Account banks can take valid security over bank accounts held with them1. Previously there was some doubt about whether security granted by an account holder to an account bank (a so-called “charge-back”) was valid. The doubt related to logical difficulties with taking security over an amount the bank itself owes.
Only an account bank at which an ADI account (bank account) is held can perfect a security interest by control over the account2. In fact, account banks are automatically perfected by control if they hold security interests over ADI accounts held with them.
The practice in Australia of entering into tri-partite agreements to take control over a bank account will likely continue, particularly for account banks to (effectively) cede their "control" priority to others by way of priority or intercreditor agreements. That is, if Bank A lends money to a borrower and the borrower holds an important cash or proceeds bank account with another bank, Bank B, it will remain common for Bank A to take security over the account held with Bank B and enter into a tri-partite agreement with Bank B and the borrower to agree (amongst other things) that (A) all (or most) withdrawals and operations on the account require the consent of Bank A, to give Bank A control over the ADI account so that it is not a circulating asset, (B) that Bank B will not itself take a security interest over the ADI account (which would be perfected by control), and (C) that Bank B will turnover the funds to Bank A following default by the customer (bank account control agreement).
This is because, under the PPSA, Bank B (the account bank) can (if owed money) itself take a security interest at any later stage and potentially defeat Bank A because Bank B will be perfected by control as the account bank. Security interests perfected by control defeat all others regardless of priority time or knowledge of prior security interests, except transitional security interests.
Lending banks will likely require that important ADI accounts are held with them, to ensure the security they hold over the ADI accounts is perfected by control.
Project accounts and proceeds accounts in large syndicated and project financings will be best held with the agent or security trustee bank, not syndicate banks which could trade out of the debt on the secondary market.
Bank account control agreements (see paragraph 29.6.3 above) are likely to remain in use to take control over ADI accounts to prevent these assets being circulating assets.
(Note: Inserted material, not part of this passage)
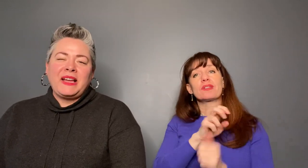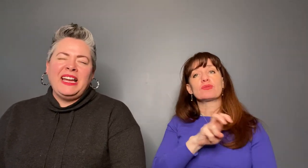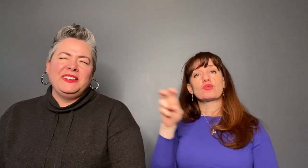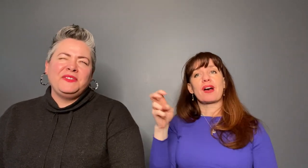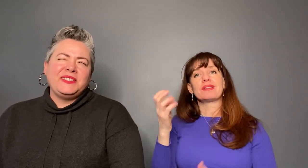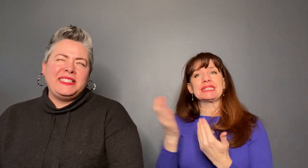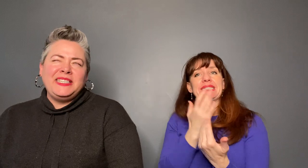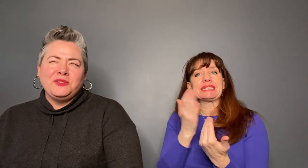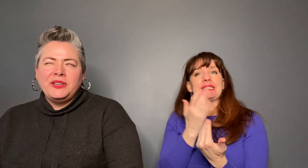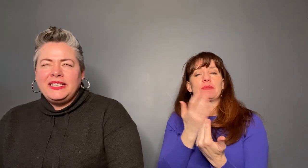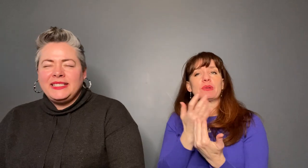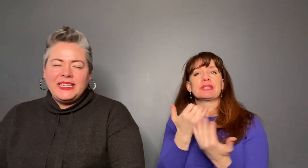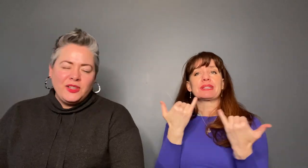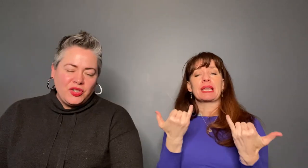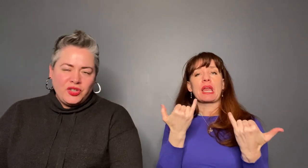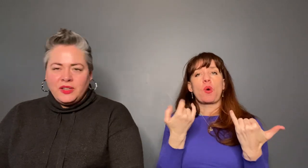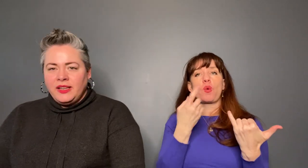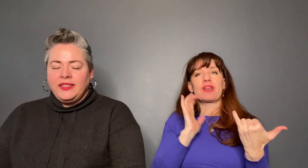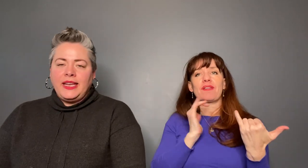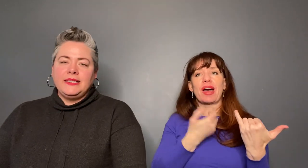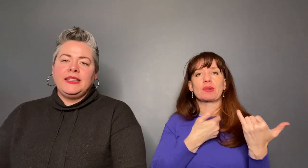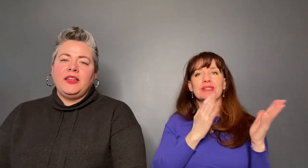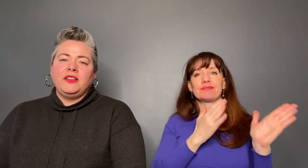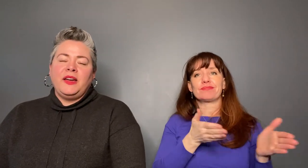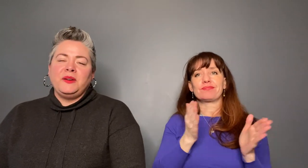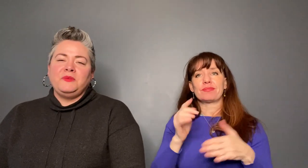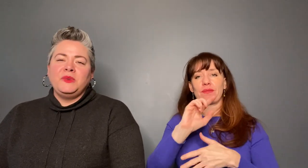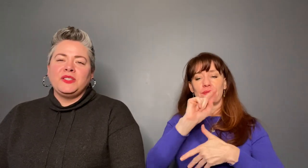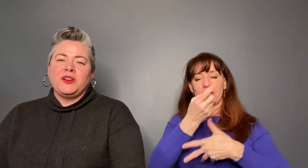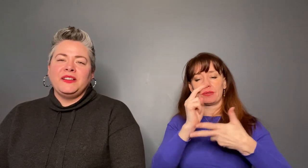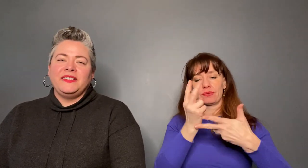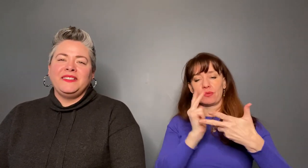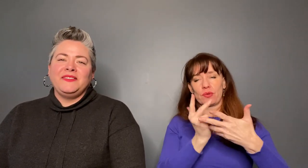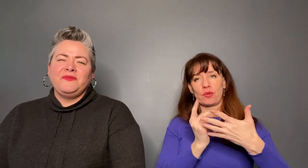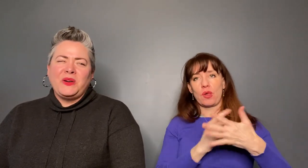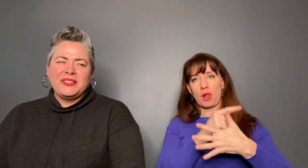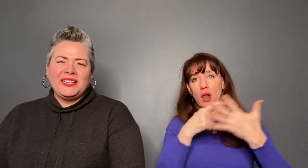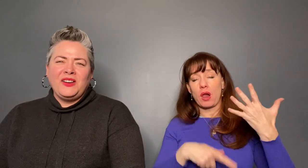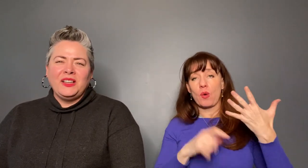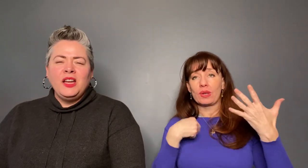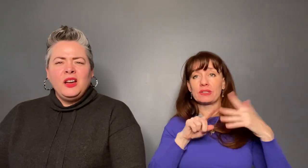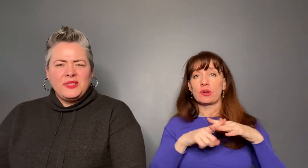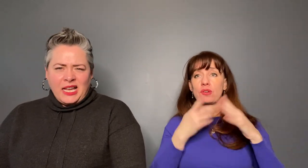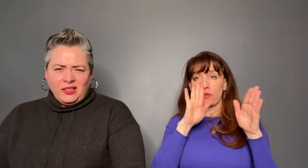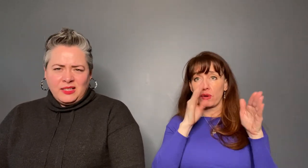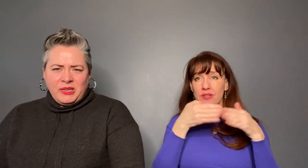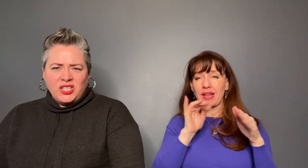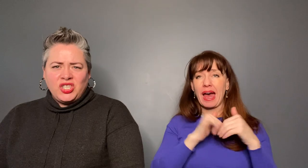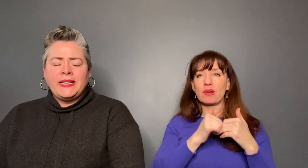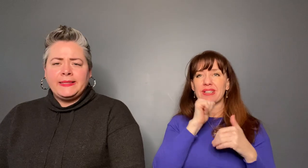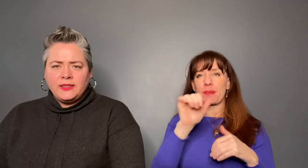kind of series that we started focusing on was how not to be a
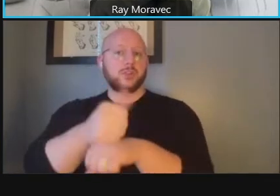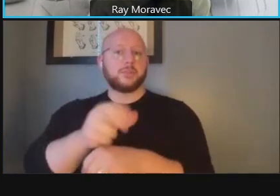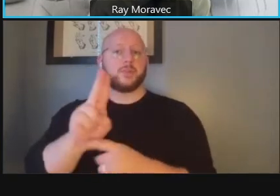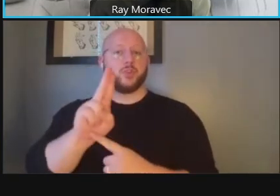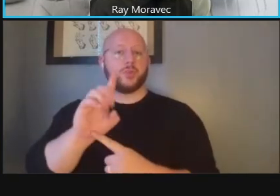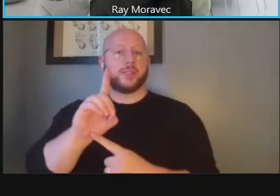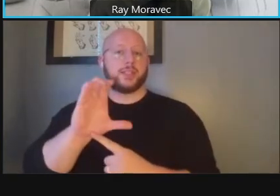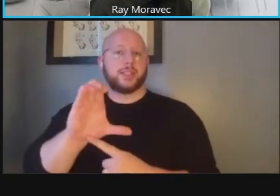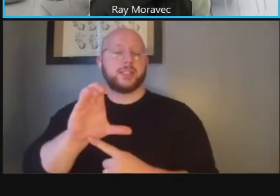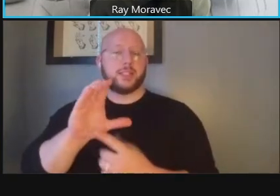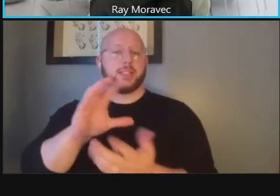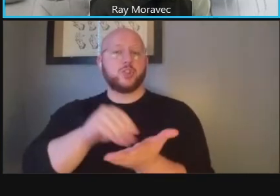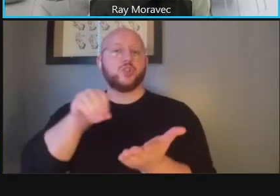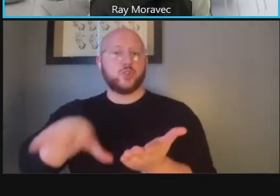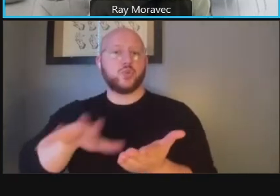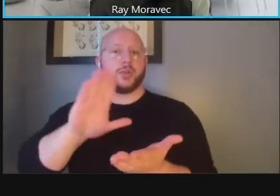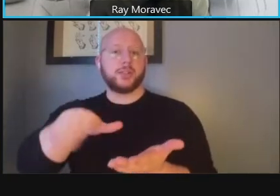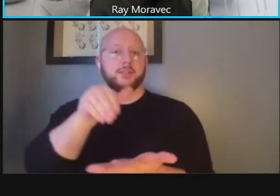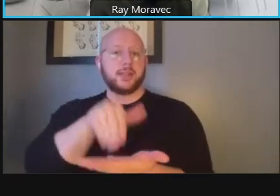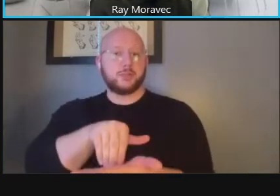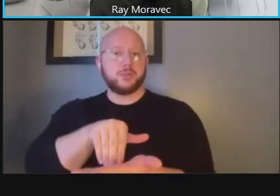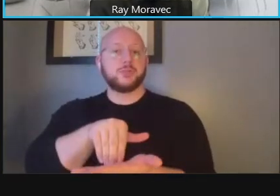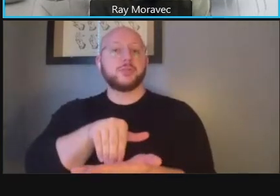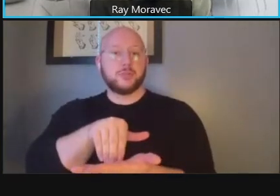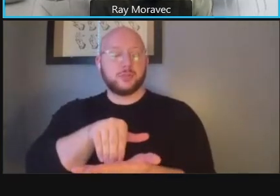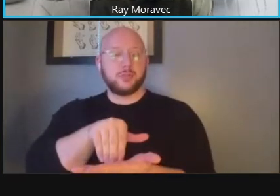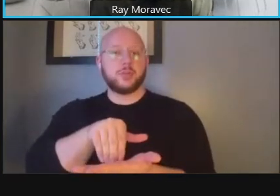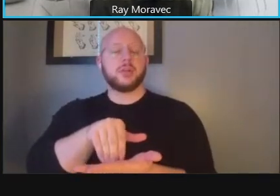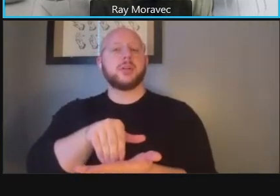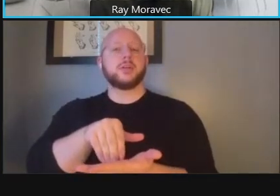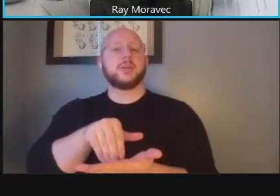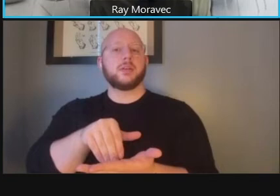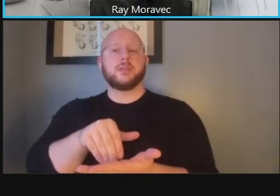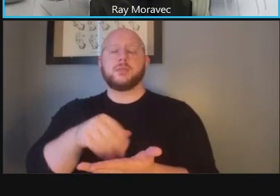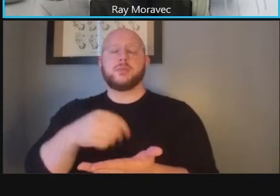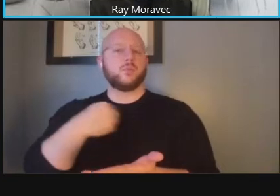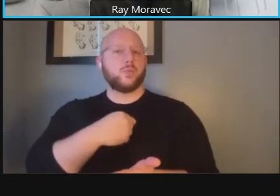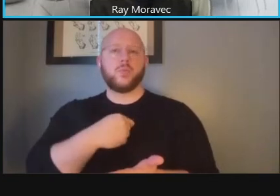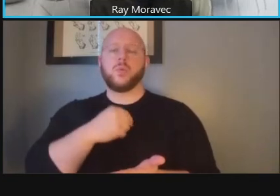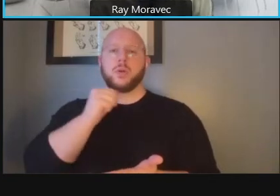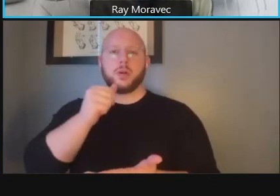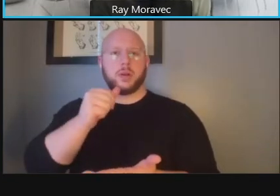center this is an area we would not be looking to change as part of this study but be looking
Circulating security interests are security interests over circulating assets – they are subordinated to employee entitlements and liens of administrators upon the grantor’s insolvency. Where the secured party is itself the ADI account bank and holds a registration that nominates control over the ADI account, there is no need for a bank account control agreement – the ADI account will not be a circulating asset3.
In summary, “split banking”, where a grantor (borrower) holds important ADI accounts at one bank, yet borrows from another bank, is likely to become far less common in Australia. See paragraph 18.17.1 and below of Chapter 18 (Priority) for discussion of scurity over ADI accounts.